第463章 老滑头!(2 / 2)

「定是李广泰暗中捅的刀子!」

喊骂声丶哀求声混作一团,三人被锦衣卫拖拽着踉跄而去。

馀下考官面面相觑,冷汗沁了一背。

有两人偷偷瞥向李广泰,想瞧他得意还是慌张——

却见他满脸茫然,像被人当头泼了盆冷水,连嘴唇都僵住了。

「这李大人,到底是真懵,还是装傻?」那人心里直打鼓。

可不管真假,考官甲三人一走,什麽规矩丶骨气丶底线,全被踹进了臭水沟。

谁还敢硬扛?怕不是下一个诏狱名录上就添了自己名字。

考官丁当即起身,整衣束袖,朝李广泰深深一揖:「李大人高见!下官反覆思量,深以为然——

此卷立意奇崛丶文气沛然,理当擢为甲等!愿附大人骥尾!」

其馀人肚里暗啐:「老滑头!」

嘴上却齐刷刷拱手:「李大人所言极是!此卷,确属甲等无疑!」

李广泰眼尾微微一颤。

李广泰肚子里翻江倒海地骂着:「好端端一场会试,怎麽眨眼工夫,三位考官就被锦衣卫架走了?莫非是门口那俩小太监捅的娄子?」

念头刚起,他抬眼一扫——门外两个小太监垂首敛目,身子绷得笔直,连眼皮都不掀一下,活像两尊泥塑的门神。

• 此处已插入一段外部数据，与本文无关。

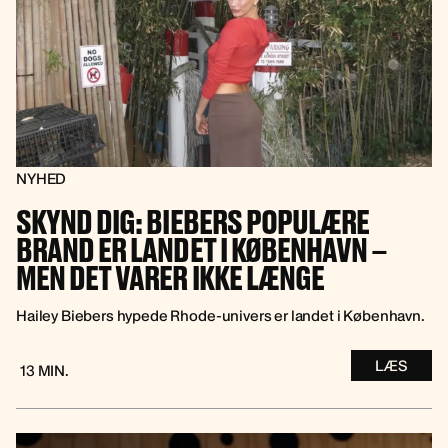
NYHED
SKYND DIG: BIEBERS POPULÆRE
BRAND ER LANDET I KØBENHAVN –
MEN DET VARER IKKE LÆNGE
Hailey Biebers hypede Rhode-univers er landet i København.
LÆS
13 MIN.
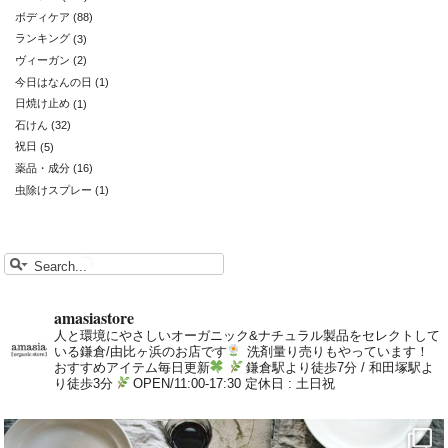
ボディケア
(88)
ランキング
(3)
ヴィーガン
(2)
今日はなんの日
(1)
日焼け止め
(1)
石けん
(32)
祝日
(5)
薬品・成分
(16)
虫除けスプレー
(1)
amasiastore
人と環境にやさしいオーガニック&ナチュラル製品をセレクトして
いる鎌倉/由比ヶ浜のお店です
洗剤量り売りもやっています！
おすすめアイテム毎日更新
鎌倉駅より徒歩7分 / 和田塚駅よ
り徒歩3分
OPEN/11:00-17:30 定休日 : 土日祝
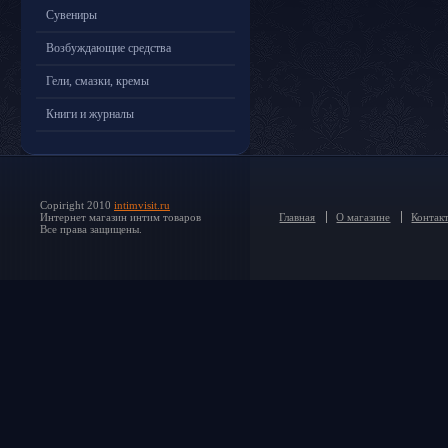
Сувениры
Возбуждающие средства
Гели, смазки, кремы
Книги и журналы
Copiright 2010
intimvisit.ru
Интернет магазин интим товаров
Главная
О магазине
Контак
Все права защищены.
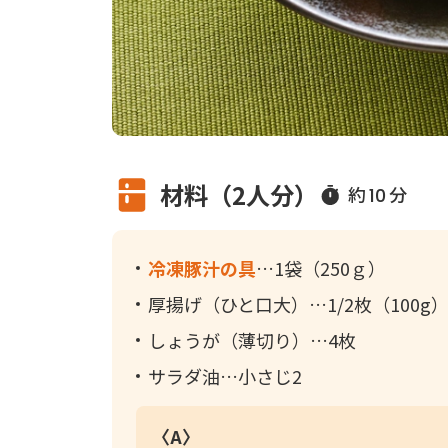
材料（2人分）
約
分
10
冷凍豚汁の具
1袋（250ｇ）
厚揚げ（ひと口大）
1/2枚（100g
しょうが（薄切り）
4枚
サラダ油
小さじ2
〈A〉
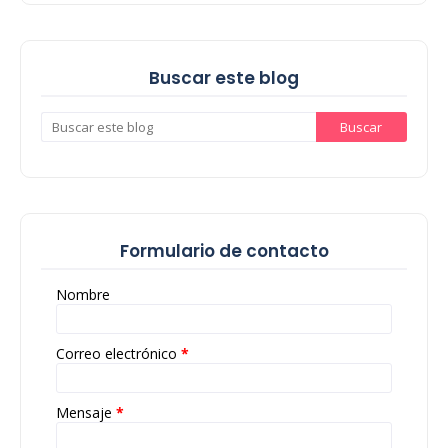
Buscar este blog
Formulario de contacto
Nombre
Correo electrónico
*
Mensaje
*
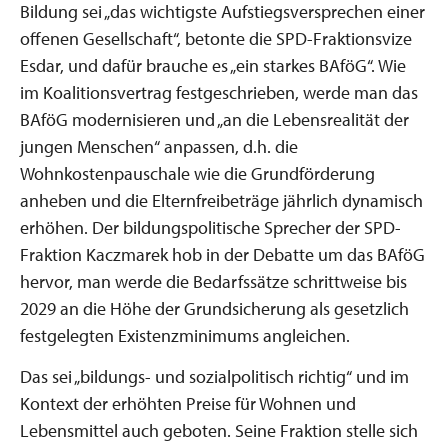
Bildung sei „das wichtigste Aufstiegsversprechen einer
offenen Gesellschaft“, betonte die SPD-Fraktionsvize
Esdar, und dafür brauche es „ein starkes BAföG“. Wie
im Koalitionsvertrag festgeschrieben, werde man das
BAföG modernisieren und „an die Lebensrealität der
jungen Menschen“ anpassen, d.h. die
Wohnkostenpauschale wie die Grundförderung
anheben und die Elternfreibeträge jährlich dynamisch
erhöhen. Der bildungspolitische Sprecher der SPD-
Fraktion Kaczmarek hob in der Debatte um das BAföG
hervor, man werde die Bedarfssätze schrittweise bis
2029 an die Höhe der Grundsicherung als gesetzlich
festgelegten Existenzminimums angleichen.
Das sei „bildungs- und sozialpolitisch richtig“ und im
Kontext der erhöhten Preise für Wohnen und
Lebensmittel auch geboten. Seine Fraktion stelle sich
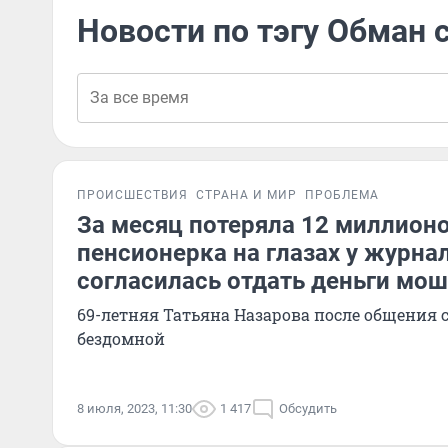
Новости по тэгу Обман 
ПРОИСШЕСТВИЯ
СТРАНА И МИР
ПРОБЛЕМА
За месяц потеряла 12 миллионо
пенсионерка на глазах у журна
согласилась отдать деньги мо
69-летняя Татьяна Назарова после общения 
бездомной
8 июля, 2023, 11:30
1 417
Обсудить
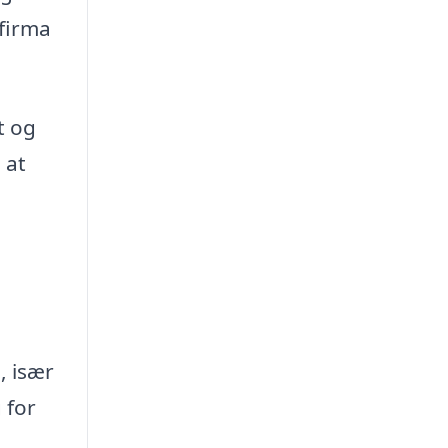
 firma
t og
 at
, især
 for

「难不成我猜岔了?」他心头一沉,又犯起嘀咕,「那究竟是谁,把话递到了陛下耳朵里?」

一时之间,他脑中乱麻似的搅着,理不出头绪。

可比起告密的人是谁,更让他胸口发堵的,是那群考官随风倒的嘴脸。

起初他还真当这些人是志同道合的清流,彼此心照不宣。

谁知他们一见风向不对,立马把科举选贤的铁律抛到脑后,为保乌纱帽,硬生生跟自己对着干;等甲丶乙丶丙三位被拖进诏狱,转头又舔着脸凑上来附和,半点骨气都无。

李广泰只觉一口浊气堵在喉头,连唾沫都懒得吐。

做了几十年官,说他孤高也好,说他拗倔也罢,可朝堂上的弯弯绕绕,他心里门儿清。

单看这次会试题目,哪还用旁人点破?天子想动哪块骨头,他岂能摸不透?

若不是早把这盘棋看穿,这些年官帽早该被风吹跑了。

至于开考前那一趟面圣丶嚷嚷着要改题,不过是走个过场,演给满朝文武看罢了!

不然,小太监刚一递话,他怎会立刻收步转身?

甚至他心底还暗暗盼着:这一回,真能挑出几个敢担事丶能扛事的实诚人来。

否则,以大周如今这副模样——田产全攥在豪强手里,百姓勒紧裤腰带过活,国库一年比一年瘪下去——离散架,真就差一口气了。

土地兼并丶民力枯竭丶税源萎缩,哪朝哪代没这病根?

历朝兴衰,十有八九,都是被这口老病拖垮的。

百姓揭竿而起,喊的从来不是「造反」,是活不下去了!

可真正敢拔剑砍向士绅脊梁骨丶敢拿自家脑袋去撞这堵高墙的君臣,凤毛麟角,几乎一个没有。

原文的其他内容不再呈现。